Şimdi iğneyi Ekol Göz Menemenspor’a, çuvaldızı Büyük Altay’a batıralım…
Öncelikle, Federasyon cephesinde bir sakıncası yoksa, bir maçlığına tekrar Atatürk’e dönmek mümkün değil miydi? Menemenspor’u alışık olduğu bir zemin ve ortamda oynatmak bize göre büyük bir hataydı. Evet, Atatürk’ün ambiansı kötü Altay’a avantaj sağlamıyor, ama, hiç olmazsa bu maçlığına en azından Menemenspor da bu avantajı kullanamayacaktı.
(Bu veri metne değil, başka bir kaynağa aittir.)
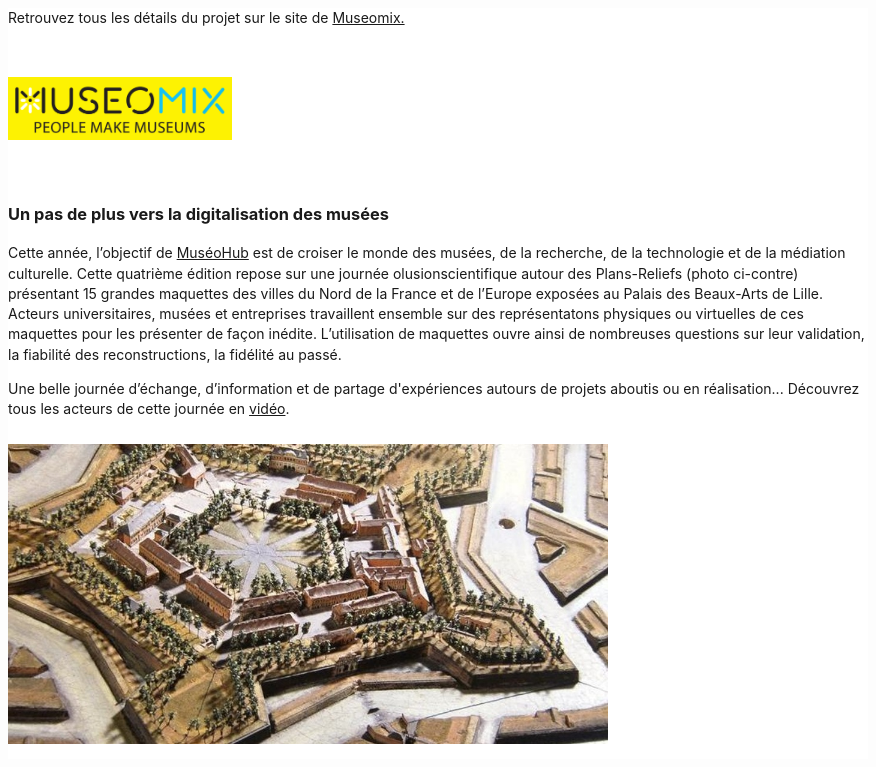 <p class="rtejustify">Retrouvez tous les détails du projet sur le site de <a href="http://www.museomix.org/prototypes/ca-tisse-factory-a-roubaix/">Museomix.</a></p>

<p class="rtejustify">&nbsp;</p>

<p><a href="http://www.museomix.org/prototypes/ca-tisse-factory-a-roubaix/"><img alt="Logo museomix" height="64" src="/static/img/posts/museomix/museomix_logo.jpg" width="224" /></a></p>

<p>&nbsp;</p>
</div>
</div>

<div class="row">
<div class="col-md-6 col-xs-12">
<h3>Un pas de plus vers la digitalisation des musées</h3>

<p class="rtejustify">Cette année, l’objectif de <a href="https://museohub.hypotheses.org/category/museohub-4-2016" target="_blank">MuséoHub</a> est de croiser le monde des musées, de la recherche, de la technologie et de la médiation culturelle. Cette quatrième édition repose sur une journée olusionscientifique autour des Plans-Reliefs (photo ci-contre) présentant 15 grandes maquettes des villes du Nord de la France et de l’Europe exposées au Palais des Beaux-Arts de Lille. Acteurs universitaires, musées et entreprises travaillent ensemble sur des représentatons physiques ou virtuelles de ces maquettes pour les présenter de façon inédite. L’utilisation de maquettes ouvre ainsi de nombreuses questions sur leur validation, la fiabilité des reconstructions, la fidélité au passé.</p>

<p class="rtejustify">Une belle journée d’échange, d’information et de partage d'expériences autours de projets aboutis ou en réalisation... Découvrez tous les acteurs de cette journée en <a href="https://live3.univ-lille3.fr/video-recherche/ouverture-de-la-journee-museohub4.html" target="_blank">vidéo</a>.</p>
</div>

<div class="col-md-6 col-xs-12"><img alt="Museohub #4 2016 maquettes en relief" src="/static/img/posts/museomix/museohub_maquettes.jpg" style="width: 600px; height: 300px; margin-top: 10px; margin-bottom: 10px;" /></div>
</div>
Saha içinde hırstan yoksun, özgüveni tavan yapmış, large bir takım. Ona karşın sahada basmadık bir yer bırakmayan, bu karşılaşmaya özel bir önemle hazırlanmış, hırs küpü bir ekip…
Hani formaları ismi, unutsanız; şampiyonluğa oynayan takım, “Bu değil öbürü” diyeceksiniz.
Altınordu maçının ve ligdeki hızlı tırmanışın rehaveti Altay’ı esir almış belli ki.
Saha içinde Altay baskısını atlattıktan sonra ilk yarıda oyunun kontrolühü ele alan Menemen takımı bu sinyalleri verirken, teknik heyet bize göre daha ilk yarım saatte başta Anton olmak üzere, kaytaranlara, ya da rakibin etkili alan paylaşımı arasında kaybolanlara kemendi atmalıydı. Ali ve Çeçenoğlu fırsatları harcamasaydı tabela daha ilk yarıdan Altay için kabus olacaktı.
Teknik heyet bizce Altay’a hırs getirecek, takımın üzerindeki ölü toprağını atacak, mini bir operasyona gitmeliydi. Menemen golü bulmadan önce tıkanan Altay’ın çözümsüzlüğüne çözüm üretecek hamleler yapılmalıydı.
Marco’nun getirip “al da at” dediği pozisyon başta olmak üzere sürekli top ezen ve yan top yapan Anton’ı Leandirinho ile 85. dakikada değiştirmenin bir tek yorumu vardı:
“Atı alan Üsküdar’ı geçti”
Gelelim 1. gole ve Emre Koyuncu’ya… Maçın ardından bazı taraftarlar hiç de hoş olmayan bir şekilde, amiyane tabirle Emre’ye “sallan”dı. Ancak gözden kaçırdıkları bir nokta vardı. Gol de sadece Emre’nin suçu yoktu. Taşkın Çalış, idmanda çalışırcasına rahat bir şandel orta yaparken, Ercan Coşkun bizler gibi seyreden üç Altaylı’nın arasından geçip, kafayı vururken tüm kabahati Emre’ye yüklemek hangi vicdana sığar? Doğrusu merak ediyoruz.
Ha bu durum, Altay’ın şampiyonluk yolunda yürümek istiyorsa, “ara transferde deneyimli bir file bekçisi transfer etmesi gerektiği ” gerçeğini değiştirmez. Ama şu andaki mevcut kalecileri de moral olarak çökertmek, Altay’ın değil rakiplerin işine yarar. Bu da bizden hatırlatması.
Özetle; Altay, “kendi evinde misafir” olan Menemenspor karşısında “sıfır” çekerken, şampiyonluk yarışında sadece istim kesti. En azından puan yabancıya gitmedi. Hatalarından ders alıp, şampiyonluğun ciddi bir iş olduğunu daha iyi kavrayan bir Altay’ın, her türlü engeli aşarak mutlu sona ulaşacağına inanıyoruz.
Bu defter burada kapandı. Önümüzdeki maçlara bakalım.